→ QUOTED TEXT:
I siphon the carpet weekly, do not overfeed the fish and actually don’t feed them at the weekend. Did have the co2 at green but noticed this is slightly blue at lights up, so will make small adjustment.


----------



## Siege (10 Nov 2020)

Hi @Raws69 That makes sense. BBA loves fluctuating co2.

what do you use to syphon the carpet? I just wonder if you are disturbing the nutrient rich soil too much and then not removing the waste enough (water change). That BBA is feeding on something that is settling on the stone.


----------



## Kezzab (10 Nov 2020)

When we talk about "fluctuating CO2", what precisely are we meaning by this? Obviously CO2 levels in the tank fluctuate wildly through the course of 24hrs. I'd assume the co2 issue, whatever that was, would impact plant health/growth and that leads to algae taking hold.

But where it's BBA on hardscape, what role does CO2 play here?

Just asking because the "CO2 fluctuation" term gets used a lot and i'm  never exactly sure about it.

K


----------



## Siege (10 Nov 2020)

Kezzab said:


> When we talk about "fluctuating CO2", what precisely are we meaning by this? Obviously CO2 levels in the tank fluctuate wildly through the course of 24hrs. I'd assume the co2 issue, whatever that was, would impact plant health/growth and that leads to algae taking hold.

[Data records]
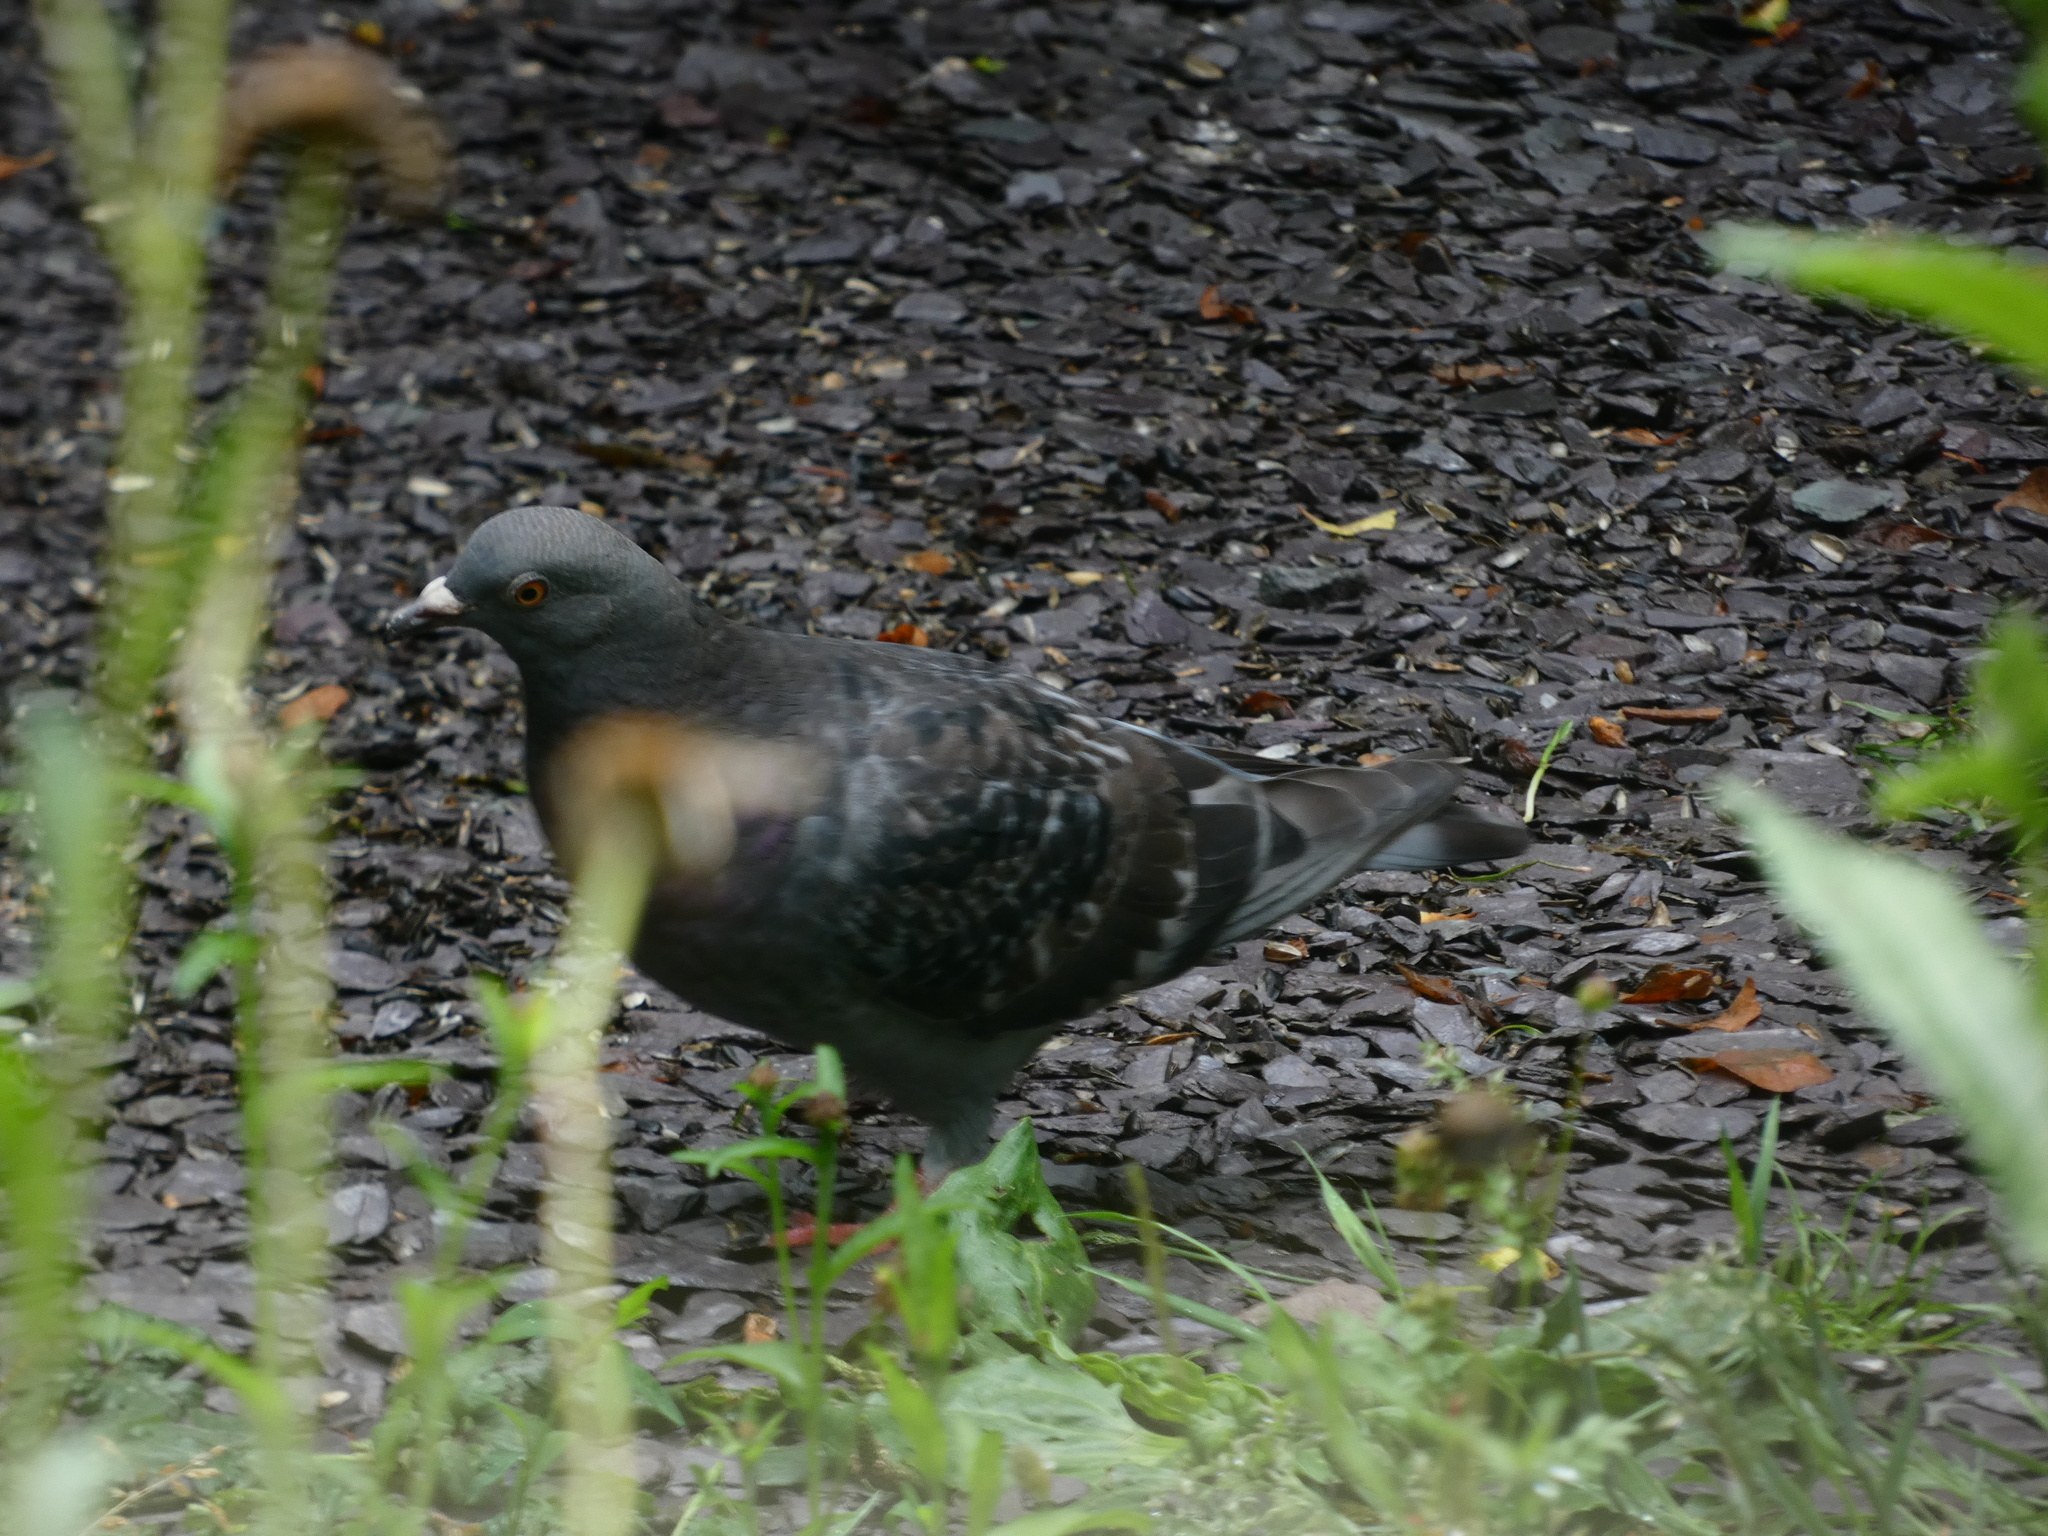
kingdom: Animalia
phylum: Chordata
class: Aves
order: Columbiformes
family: Columbidae
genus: Columba
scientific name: Columba livia
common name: Rock pigeon
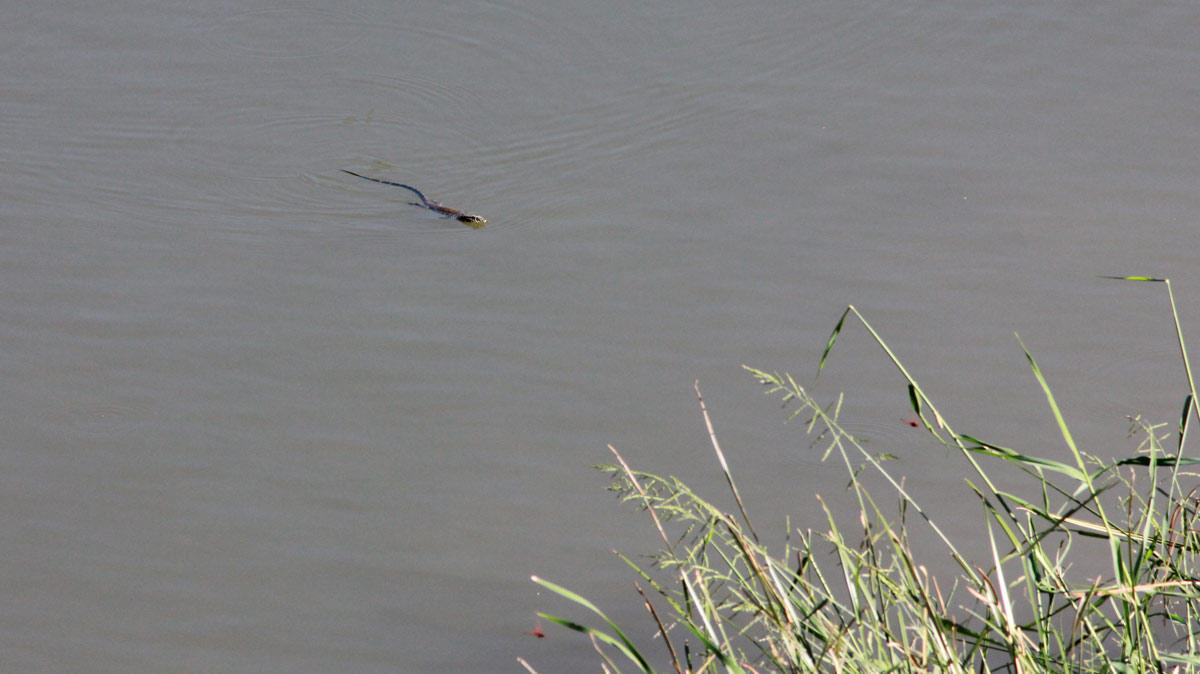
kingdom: Animalia
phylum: Chordata
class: Squamata
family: Varanidae
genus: Varanus
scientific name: Varanus niloticus
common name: Nile monitor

→ LIST OF TASKS:
[A] In the aquarium forum thread, what does Siege say BBA loves?
[B] Extend the aquarium forum thread past its final line.

→ FINAL ANSWERS:
[A] Fluctuating CO2.

[B]
> 
> But where it's BBA on hardscape, what role does CO2 play here?
> 
> ...



Dennis wong describes fluctuating co2 well on his gaseous exchange video.

BBA is probably the hardest algae to combat as it likes lots of things but mainly areas in the tanks where co2 fluctuates (don’t ask me why though!) combined with excess waste or rich wood. It also loves high flow areas (Maybe fluctuating co2 again?).




Ive also pasted a link to 1st video on co2 just for reference. They are really good videos!


----------



## dw1305 (10 Nov 2020)

Hi all,


Siege said:


> It also loves high flow areas (Maybe fluctuating co2 again?).


The same thing occurs in my low tech tanks, particularly on the lip of the maxijet powerhead venturi.






You can see the filter arrangement <"in this post"> (without the venturi fitting, it just slides over the outflow pipe), (the tank is the one in <"full disclosure">, and I still haven't done anything with it.)

I've put it down to the speed of the water flow deters snail grazing, as I've assumed that the CO2 levels should be pretty constant.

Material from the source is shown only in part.